Monday 8 December 2014

The privilege

I now know that whoever it was that described being with someone in their final moments as a privilege was absolutely right.  A week ago I did not have the experience to understand fully the meaning of the statement.

We don't come into this world alone...  This passing thought brought with it some clarity that to my reflections as I paused awhile to consider my decision to be present at a loved one's death.  To be there.  To really be there.  

Now, I have no choice but to see with your eyes,
so I am not alone, so you are not alone.

Yannis Ritsos


I was there, and I'm glad I was.  It was something I wanted to do.  I honoured she who gave me life, by being there as hers ended.  I hope it brought her the comfort I think I gained by being there.  

Death is something that I spend a lot of time thinking about.  Wearing my professional hat I have amassed and percolated some knowledge of the different psychological theories relating to loss, and endings, grief and mourning.  But books, abstracts and articles, training days and CPD lectures only go so far.  They are someone else's take on something we will all encounter at some stage.

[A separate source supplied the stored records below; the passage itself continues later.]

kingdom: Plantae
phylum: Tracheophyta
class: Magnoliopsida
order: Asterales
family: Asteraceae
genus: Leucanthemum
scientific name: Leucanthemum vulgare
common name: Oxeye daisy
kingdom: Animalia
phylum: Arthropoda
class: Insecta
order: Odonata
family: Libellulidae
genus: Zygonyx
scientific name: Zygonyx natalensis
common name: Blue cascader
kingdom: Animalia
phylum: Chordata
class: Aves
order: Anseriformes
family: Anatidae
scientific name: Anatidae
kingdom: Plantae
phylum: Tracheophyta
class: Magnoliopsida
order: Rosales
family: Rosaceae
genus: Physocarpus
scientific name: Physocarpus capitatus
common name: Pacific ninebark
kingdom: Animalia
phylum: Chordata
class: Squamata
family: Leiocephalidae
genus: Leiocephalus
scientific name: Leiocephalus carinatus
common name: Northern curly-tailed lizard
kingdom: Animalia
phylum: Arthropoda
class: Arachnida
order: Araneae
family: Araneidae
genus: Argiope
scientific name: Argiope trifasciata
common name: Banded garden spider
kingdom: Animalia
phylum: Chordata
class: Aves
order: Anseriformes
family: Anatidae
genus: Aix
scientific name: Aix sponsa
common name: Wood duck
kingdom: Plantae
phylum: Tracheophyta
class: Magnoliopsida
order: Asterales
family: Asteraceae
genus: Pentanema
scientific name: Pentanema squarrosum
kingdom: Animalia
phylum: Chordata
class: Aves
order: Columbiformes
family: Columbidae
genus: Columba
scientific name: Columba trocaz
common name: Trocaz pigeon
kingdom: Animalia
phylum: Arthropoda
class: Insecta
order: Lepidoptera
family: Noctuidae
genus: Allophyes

People fear death even more than pain.  
It's strange that they fear death.  
Life hurts a lot more than death.  
At the point of death, the pain is over.  
Jim Morrison


Life and death cannot, I think, be truly separated from one another, and yet it is very easy to disconnect from the latter.  The shame of this is that few of us will have the difficult conversations until it's too late, by which time they are very much more difficult.  

Whilst death surrounds us, most of us try to remain as oblivious as we can manage.  We try not to see it, and therefore attempt to avoid thinking about it, let alone speaking about it.

This week I discovered exactly how many decisions there are.  A great many of them can be given thought ahead of time, allowing them to simply be acted upon when the time comes.  Leaving such things unconsidered can mean that matters that could (and perhaps should) be given ample consideration, are rushed and the resulting outcomes are not necessarily as personal as they might be.

Death is about so much more than saying goodbye, but we need to say goodbye in order to fully comprehend and move into the transition it represents.  The rites and rituals that we surround the completion of life with can be helpful without being meaningful:  if we board a runaway vehicle we run the risk of missing the very journey which we might benefit most from taking.  


True love is not a feeling by which we are overwhelmed.
It is a committed, thoughtful decision.